__Stored items__:
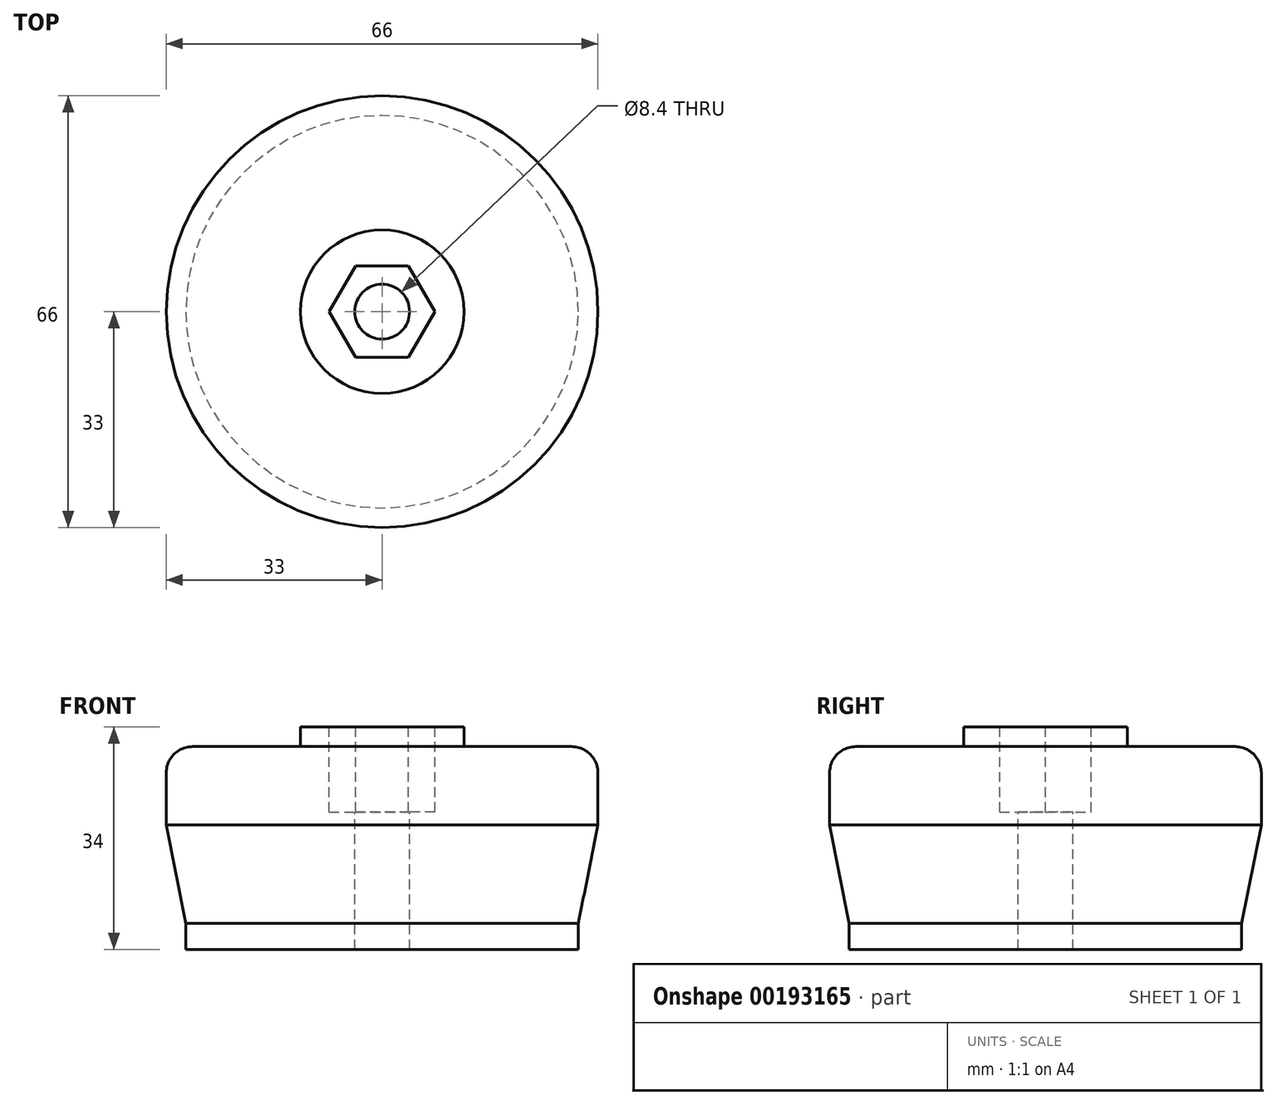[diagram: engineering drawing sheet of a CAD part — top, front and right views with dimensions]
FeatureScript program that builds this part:
annotation { "Feature Type Name" : "Feature", "Feature Type Description" : "" }
export const myFeature = defineFeature(function(context is Context, id is Id, definition is map)
    precondition{}
    {
        {
            var Q0;
            Q0=qCreatedBy(makeId("Top.planeOp"),FACE);
            var sketch = newSketch(context, id + "F0", { "sketchPlane" : qUnion([Q0])});
            skCircle(sketch, "E0", {"center": v(0, 0) * mm, "radius": 33 * mm});
            skSolve(sketch);
        }
        {
            var Q0;
            Q0=makeQuery(id+"F0.imprint","IMPRINT",FACE,{"disambiguationData":[TD([[makeQuery(id+"F0.imprint","IMPRINT",EDGE,{"derivedFrom":sQuery(id+"F0.wireOp",EDGE,"E0")}),1.0]])]});
            extrude(context, id + "F1", {"entities" : qUnion([Q0]), "depth" : 12 * mm});
        }
        {
            var Q0;
            Q0=makeQuery(id+"F1.opExtrude","CAP_FACE",FACE,{"disambiguationData":[OSD([sQuery(id+"F0.wireOp",EDGE,"E0")])],"isStart":false});
            var sketch = newSketch(context, id + "F2", { "sketchPlane" : qUnion([Q0])});
            skCircle(sketch, "E1.cCircle", {"center": v(0, 0) * mm, "radius": 7 * mm, "construction": true});
            skLineSegment(sketch, "E1.0", {"start": v(-4.04, 7) * mm, "end": v(4.04, 7) * mm});
            skLineSegment(sketch, "E1.1", {"start": v(4.04, 7) * mm, "end": v(8.08, 0) * mm});
            skLineSegment(sketch, "E1.2", {"start": v(8.08, 0) * mm, "end": v(4.04, -7) * mm});
            skLineSegment(sketch, "E1.3", {"start": v(4.04, -7) * mm, "end": v(-4.04, -7) * mm});
            skLineSegment(sketch, "E1.4", {"start": v(-4.04, -7) * mm, "end": v(-8.08, 0) * mm});
            skLineSegment(sketch, "E1.5", {"start": v(-8.08, 0) * mm, "end": v(-4.04, 7) * mm});
            skPoint(sketch, "E1.0.midPoint", {"position": v(0, 7) * mm});
            skCircle(sketch, "E2", {"center": v(0, 0) * mm, "radius": 12.5 * mm});
            skSolve(sketch);
        }
        {
            var Q0;
            Q0=makeQuery(id+"F2.imprint","IMPRINT",FACE,{"disambiguationData":[TD([[makeQuery(id+"F2.imprint","IMPRINT",EDGE,{"derivedFrom":sQuery(id+"F2.wireOp",EDGE,"E1.0")}),-1.0]])]});
            extrude(context, id + "F3", {"entities" : qUnion([Q0]), "operationType" : NewBodyOperationType.REMOVE, "oppositeDirection" : true, "depth" : 10 * mm});
        }
        {
            var Q0;
            Q0=makeQuery(id+"F2.imprint","IMPRINT",FACE,{"disambiguationData":[TD([[makeQuery(id+"F2.imprint","IMPRINT",EDGE,{"derivedFrom":sQuery(id+"F2.wireOp",EDGE,"E1.0")}),1.0]])]});
            extrude(context, id + "F4", {"entities" : qUnion([Q0]), "operationType" : NewBodyOperationType.ADD, "depth" : 3 * mm});
        }
        {
            var Q0;
            Q0=makeQuery(id+"F1.opExtrude","CAP_EDGE",EDGE,{"disambiguationData":[OSD([sQuery(id+"F0.wireOp",EDGE,"E0")])],"isStart":false});
            fillet(context, id + "F5", {"entities" : qUnion([Q0]), "radius" : 4 * mm, "tangentPropagation" : true, "allowEdgeOverflow" : false});
        }
        {
            var Q0;
            Q0=sQuery(id+"F2.wireOp",VERTEX,"E1.cCircle.center");
            var Q1;
            Q1=makeQuery(id+"F1.opExtrude","SWEPT_BODY",BODY,{"disambiguationData":[OSD([sQuery(id+"F0.wireOp",EDGE,"E0")])]});
            hole(context, id + "F6", {"style" : HoleStyle.SIMPLE, "endStyle" : HoleEndStyle.BLIND, "standardTappedOrClearance" : lookupTablePath({ "standard" : "ISO", "fit" : "Close", "size" : "M8", "type" : "Clearance" }), "standardBlindInLast" : lookupTablePath({ "fit" : "Close", "standard" : "ISO", "size" : "M8", "type" : "Clearance" }), "holeDiameter" : 8.4 * mm, "holeDepth" : 12 * mm, "locations" : qUnion([Q0]), "scope" : qUnion([Q1])});
        }
        {
            var Q0;
            Q0=makeQuery(id+"F1.opExtrude","CAP_FACE",FACE,{"disambiguationData":[OSD([sQuery(id+"F0.wireOp",EDGE,"E0")])],"isStart":true});
            extrude(context, id + "F7", {"entities" : qUnion([Q0]), "operationType" : NewBodyOperationType.ADD, "depth" : 15 * mm});
        }
        {
            var Q0;
            Q0=makeQuery(id+"F7.opExtrude","CAP_EDGE",EDGE,{"disambiguationData":[OSD([sQuery(id+"F0.wireOp",EDGE,"E0")])],"isStart":false});
            chamfer(context, id + "F8", {"entities" : qUnion([Q0]), "chamferType" : ChamferType.TWO_OFFSETS, "width1" : 15 * mm, "oppositeDirection" : false, "width2" : 3 * mm, "tangentPropagation" : true});
        }
        {
            var Q0;
            Q0=makeQuery(id+"F7.opExtrude","CAP_FACE",FACE,{"disambiguationData":[OSD([sQuery(id+"F0.wireOp",EDGE,"E0")])],"isStart":false});
            var sketch = newSketch(context, id + "F9", { "sketchPlane" : qUnion([Q0])});
            skCircle(sketch, "E3.0", {"center": v(0, 0) * mm, "radius": 12.7 * mm});
            skSolve(sketch);
        }
        {
            var Q0;
            Q0=makeQuery(id+"F9.imprint","IMPRINT",FACE,{"disambiguationData":[TD([[makeQuery(id+"F9.imprint","IMPRINT",EDGE,{"derivedFrom":sQuery(id+"F9.wireOp",EDGE,"E3.0")}),-1.0]])]});
            var Q1;
            Q1=makeQuery(id+"F9.imprint","IMPRINT",FACE,{"disambiguationData":[TD([[makeQuery(id+"F9.imprint","IMPRINT",EDGE,{"derivedFrom":sQuery(id+"F9.wireOp",EDGE,"E3.0")}),1.0]])]});
            extrude(context, id + "F10", {"entities" : qUnion([Q0, Q1]), "operationType" : NewBodyOperationType.ADD, "depth" : 4 * mm});
        }
    });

__WHAT THE TASK ASKS__:
Retype the part of the records that opens at their very beginning and closes with the line containing "export const myFeature", keeping every character as it is and leaving out the pictures.

__TASK OUTPUT__:
[diagram: engineering drawing sheet of a CAD part — top, front and right views with dimensions]
FeatureScript program that builds this part:
annotation { "Feature Type Name" : "Feature", "Feature Type Description" : "" }
export const myFeature = defineFeature(function(context is Context, id is Id, definition is map)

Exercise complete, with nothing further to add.